Detection Methods for CVE-2024-21217
Indicators of Compromise
- Unexpected spikes in CPU or heap utilization on JVM processes correlated with inbound serialized payloads
- Repeated java.io.ObjectInputStream activity sourced from external network endpoints
- Application logs showing slow response times or thread pool exhaustion on services exposing serialization endpoints
Detection Strategies
- Inventory all JVM-hosted services that accept serialized Java objects over the network, including RMI, JMX, and HTTP-based serialization endpoints
- Inspect HTTP and RPC traffic for the Java serialization magic bytes 0xAC 0xED 0x00 0x05 arriving from untrusted sources
- Correlate JVM performance telemetry with network ingress patterns to identify resource exhaustion attempts
Monitoring Recommendations
- Forward JVM garbage collection, thread, and CPU metrics to a centralized analytics platform for anomaly detection
- Alert on sustained thread pool saturation or OutOfMemoryError events on internet-facing Java services
- Track outbound advisories from Oracle and downstream distributions such as Debian for additional patch guidance
How to Mitigate CVE-2024-21217
Immediate Actions Required
- Apply the October 2024 Critical Patch Update from Oracle to all affected Java SE and GraalVM installations
- Identify and inventory JVM workloads exposing serialization endpoints to untrusted networks
- Restrict network access to RMI, JMX, and other serialization-capable services using firewall rules or service mesh policies
Patch Information
Oracle released fixed builds in the October 2024 Critical Patch Update.
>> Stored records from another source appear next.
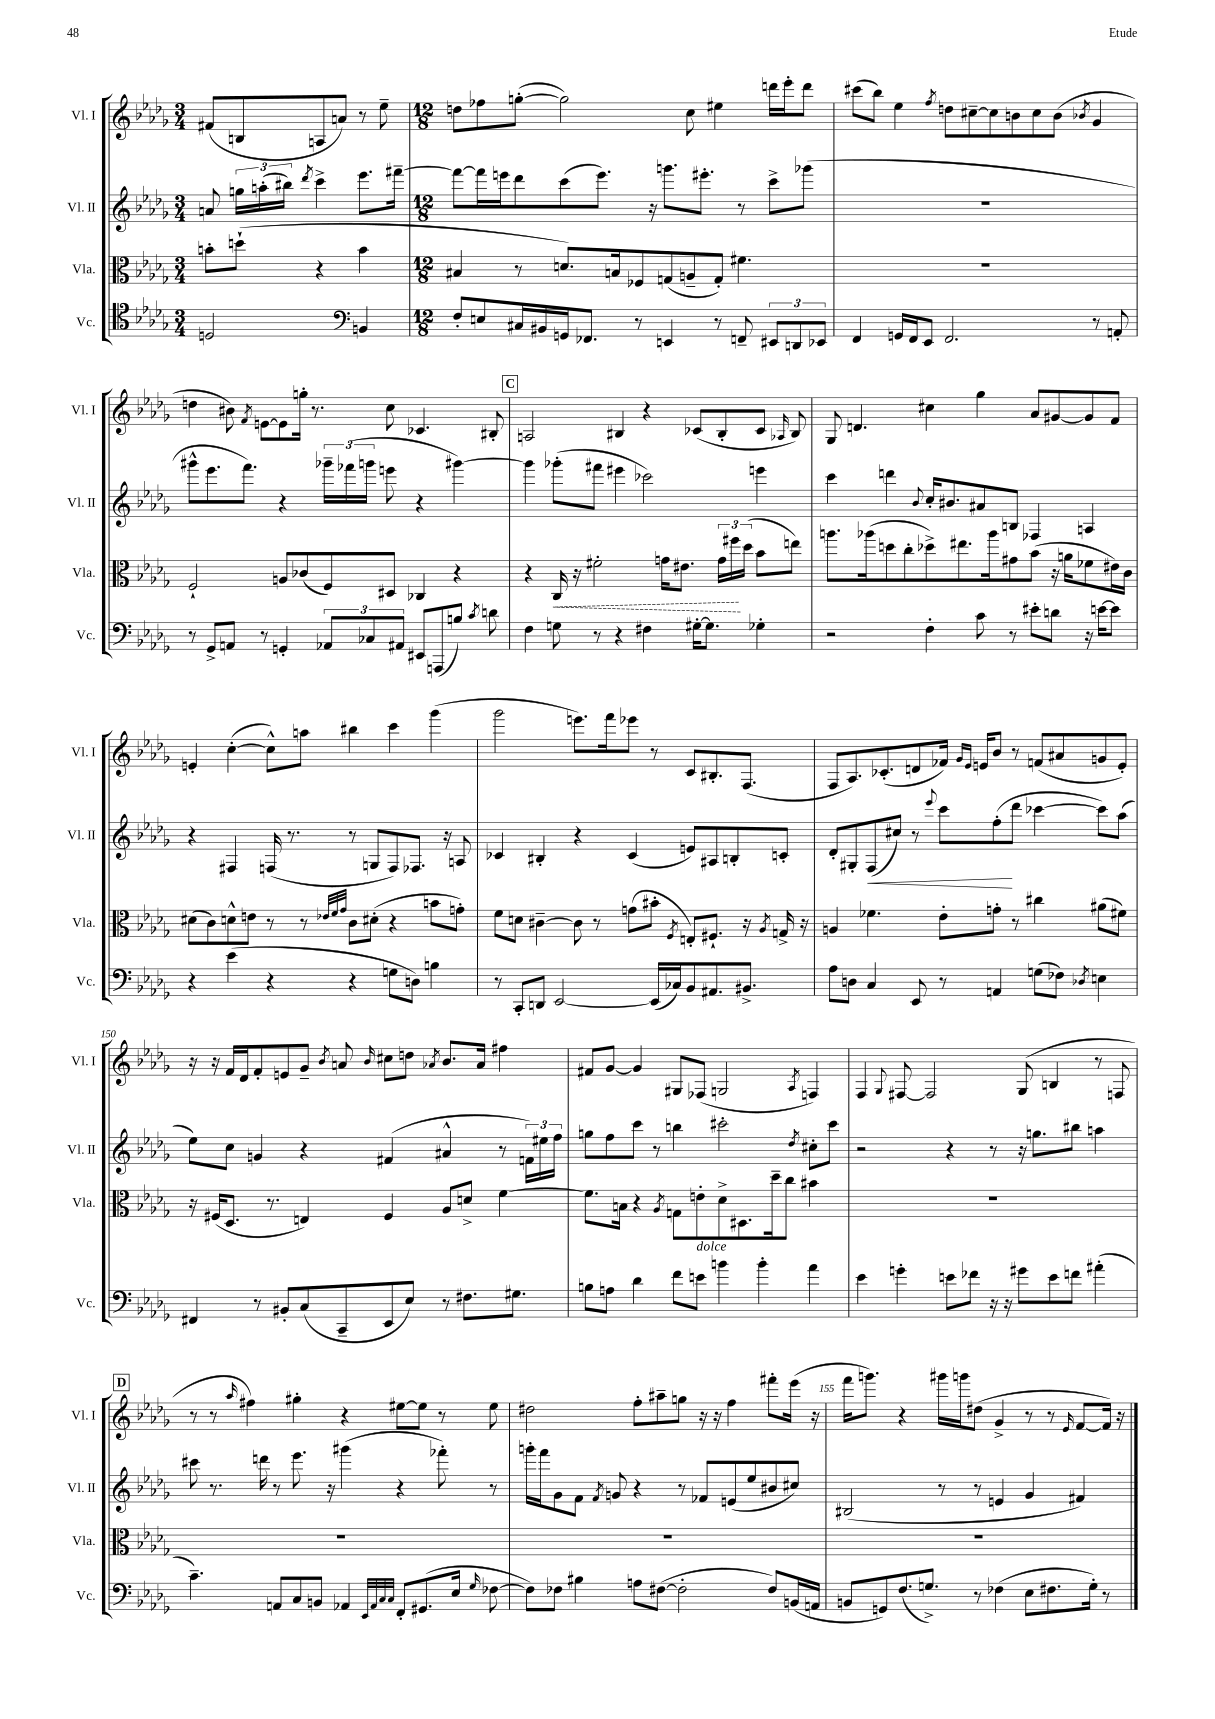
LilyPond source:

<<
\new StaffGroup <<
\new Staff = "s0" \with { instrumentName = "Vl. I" shortInstrumentName = "Vl. I" } {
    \clef treble \key des \major \numericTimeSignature \time 3/4
    \autoBeamOff fis'8[( b8 a8 a'8]) r8 ees''8-- |
    \numericTimeSignature \time 12/8 d''8[ fes''8 g''8]~-.( g''2) c''8 eis''4 d'''16[ ees'''16-. d'''8] |
    cis'''8[( bes''8]) ees''4 \acciaccatura { f''8 } d''8[ cis''8~-- cis''8 b'8 cis''8 b'8]( \acciaccatura { bes'8 } ges'4 |
    d''4 bis'8) \acciaccatura { f'8 } e'8[~ e'8 g''16]-. r8. c''8 ces'4. bis8-. |
    \mark \markup { \box "C" } a2 bis4 r4 ces'8[( bis8-. ces'8] \grace { aes16 } bis8) |
    ges8 d'4. cis''4 ges''4 aes'8[ gis'8~ gis'8 f'8] |
    e'4-. c''4~-.( c''8[-^) a''8] bis''4 c'''4 ges'''4( |
    ges'''2 e'''8.[) f'''16 ees'''8] r8 c'8[ bis8.-. f8.]( |
    f8[ aes8.) ces'8.-.( d'8 fes'16]) \grace { ges'16[ ees'16] } e'16[ bes'8] r8 f'8[( ais'8 g'8 e'8]-.) |
    r16 r16 f'16[ des'16 f'8-. e'8 ges'8]-- \acciaccatura { bes'8 } a'8 \grace { bes'16 } cis''8[ d''8] \acciaccatura { aes'8 } bes'8.[ aes'16] fis''4 |
    fis'8[ ges'8]~ ges'4 gis8[ fes8]( g2 \acciaccatura { aes8 } f4) |
    f4 \appoggiatura { ges8 } fis8~ fis2 ges8( b4 r8 f8 |
    \mark \markup { \box "D" } r8 r8 \grace { aes''16 } fis''4) gis''4-. r4 eis''8[~ eis''8] r8 eis''8 |
    dis''2 f''8[-. ais''8-- g''8] r16 r16 f''4 fis'''8[-. ees'''16]( r16 |
    f'''16[ g'''8.]) r4 gis'''16[ g'''16 dis''8]( ges'4-> r8 r8 \grace { ees'16 } f'8[~ f'16]) r16 \bar "|." |
}
\new Staff = "s1" \with { instrumentName = "Vl. II" shortInstrumentName = "Vl. II" } {
    \clef treble \key des \major \numericTimeSignature \time 3/4
    \autoBeamOff a'8 \tuplet 3/2 { g''16[ a''16-.( bis''16]) } \acciaccatura { des'''8 } c'''4-> ees'''8.[ fis'''16]~-- |
    \numericTimeSignature \time 12/8 fis'''8[~ fis'''16 e'''16 des'''8 c'''8( e'''8.]) r16 g'''8.[ eis'''8.]-. r8 c'''8[-> ges'''8]( |
    R1. |
    gis'''8[-^ ees'''8. f'''8.]) r4 \tuplet 3/2 { ges'''16[-- fes'''16( g'''16] } e'''8 r4 gis'''4~) |
    \mark \markup { \box "C" } gis'''4 ges'''8[-.( fis'''8] eis'''4 ces'''2) e'''4 |
    c'''4 d'''4 \appoggiatura { bes'8 } c''16[-. bis'8. ais'8 b8] fes4 a4 |
    r4 fis4 f16( r8. r8 g8[ f8) fes8.] r16 a8 |
    ces'4 bis4-. r4 ces'4( e'8[) ais8 b8-. c'8]-. |
    des'8[-. gis8-. f8\<( cis''8]) r8 \appoggiatura { ees'''8 } c'''8[ f''8-.\!( des'''8] ces'''4~ ces'''8[) aes''8]( |
    ees''8[) c''8] g'4 r4 fis'4( ais'4-^ r8 \tuplet 3/2 { f'16[) eis''16 f''16] } |
    g''8[ f''8 c'''8] r8 b''4 cis'''2-. \acciaccatura { des''8 } cis''8[-. cis'''8] |
    r2 r4 r8 r16 g''8.[ bis''8] a''4 |
    \mark \markup { \box "D" } cis'''8 r8. d'''16 r8 ees'''8. r16 gis'''4( r4 fes'''8-.) r8 |
    g'''16[-. f'''16 ges'8 f'8] \acciaccatura { f'8 } g'8 r4 r8 fes'8[ e'8( ees''8 bis'8 cis''8]) |
    bis2( r8 r8 e'4 ges'4 fis'4) \bar "|." |
}
\new Staff = "s2" \with { instrumentName = "Vla." shortInstrumentName = "Vla." } {
    \clef alto \key des \major \numericTimeSignature \time 3/4
    \autoBeamOff b'8[-. d''8]-!( r4 b'4 |
    \numericTimeSignature \time 12/8 bis4 r8 d'8.[) b16 fes8 g8( a8-- g8]-.) fis'4. |
    R1. |
    f2-! a8[ ces'8( f8) dis8] ces4 r4 |
    \mark \markup { \box "C" } r4 \once \override Hairpin.style = #'dashed-line c16\< r16 fis'2-. g'16[ eis'8.] \tuplet 3/2 { g'16[ fis''16\! des''16]( } bes'8[ e''8]) |
    a''8.[ aes''16( d''8 c''8-. des''8->) eis''8. aes''16 gis'8 bes'8]( r16 a'16[ fes'8 eis'16) c'16] |
    dis'8[( c'8) d'8-^ e'8] r8 r8 \grace { ees'32[ f'32 ges'32] } c'8[ dis'8]-.( r4 b'8[ g'8]-.) |
    f'8[ d'8] cis'4~-- cis'8 r8 g'8[( bis'8]-. \acciaccatura { f8 } e8[-.) fis8.]-! r16 \acciaccatura { aes8 } g16-> r16 |
    a4 fes'4. ees'8[-. g'8]-. r8 cis''4 ais'8[( fis'8]) |
    r16 fis16[( des8.] r8. e4) fis4 aes8[ d'8]-> f'4~ |
    f'8.[ b16] r4 \acciaccatura { aes8 } g8[ e'8-. des'8-> dis8. des''16-- c''8] bis'4 |
    R1. |
    \mark \markup { \box "D" } R1. |
    R1. |
    R1. \bar "|." |
}
\new Staff = "s3" \with { instrumentName = "Vc." shortInstrumentName = "Vc." } {
    \clef tenor \key des \major \numericTimeSignature \time 3/4
    \autoBeamOff d2 \clef bass b,4 |
    \numericTimeSignature \time 12/8 f8[-. e8 cis16 bis,16 g,16 fes,8.] r8 e,4 r8 f,8-- \tuplet 3/2 { eis,8[ d,8 ees,8] } |
    f,4 g,16[ f,16 ees,8] f,2. r8 a,8-. |
    r8 ges,8[-> a,8] r8 g,4-. \tuplet 3/2 { aes,8[ ces8 ais,8] } eis,8[ a,,8( b8]) \acciaccatura { c'8 } d'8 |
    \mark \markup { \box "C" } f4 g8 r8 r4 fis4 gis16[~-. gis8.] ges4-. |
    r2 f4-. c'8 r8 eis'8[-. d'8] r16 e'16[~ e'8] |
    r4 ees'4( r4 r4 g8[ d8]) b4 |
    r8 c,8[-. d,8] ees,2~ ees,16[( ces16) bes,8 ais,8. bis,8.]-> |
    aes8[ d8] c4 ees,8 r8 a,4 g8[( fes8]) \acciaccatura { des8 } e4 |
    fis,4 r8 bis,8[-. c8( c,8-- ees,8 ees8]) r8 fis8.[ gis8.] |
    b8[ a8] des'4 f'8[ e'8]^\markup { \italic "dolce" } b'4 b'4-. aes'4 |
    ees'4 g'4-. e'8[ fes'8] r16 r16 gis'8[ e'8 f'8] ais'4-.( |
    \mark \markup { \box "D" } c'4.--) a,8[ c8 b,8] aes,4 \grace { ees,32[ aes,32 c32 c32] } f,8[-. gis,8.( ees16] \grace { ges16 } fes8~ |
    fes8[) fes8] bis4 a8[ fis8]~( fis2-. fis8[) b,16( a,16] |
    b,8[ g,8) f8.( g8.]->) r8 fes4( ees8[ fis8. g16]-.) r8 \bar "|." |
}
>>
>>
\layout { \context { \Score currentBarNumber = #141 \override BarNumber.break-visibility = ##(#f #t #t) barNumberVisibility = #(every-nth-bar-number-visible 5) } }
Upgrade Oracle Java SE to releases later than 8u421, 11.0.24, 17.0.12, 21.0.4, and 23. Upgrade Oracle GraalVM for JDK beyond 17.0.12, 21.0.4, and 23, and Oracle GraalVM Enterprise Edition beyond 20.3.15 and 21.3.11. Debian users should apply the updates announced on 2024-10-18 and 2024-10-20. Full vendor details are in the Oracle Security Alert October 2024.
Workarounds
- Configure JVM serialization filters using jdk.serialFilter to reject untrusted classes and limit object graph depth
- Disable or firewall RMI, JMX, and other listeners that accept serialized objects when not required
- Replace Java native serialization with safer formats such as JSON or Protocol Buffers in application code
# Configuration example: restrict Java deserialization using a process-wide filter
java \
-Djdk.serialFilter='maxdepth=10;maxarray=10000;maxrefs=1000;maxbytes=16384;!*' \
-Djdk.serialFilterFactory=disabled \
-jar application.jar
Disclaimer: This content was generated using AI. While we strive for accuracy, please verify critical information with official sources.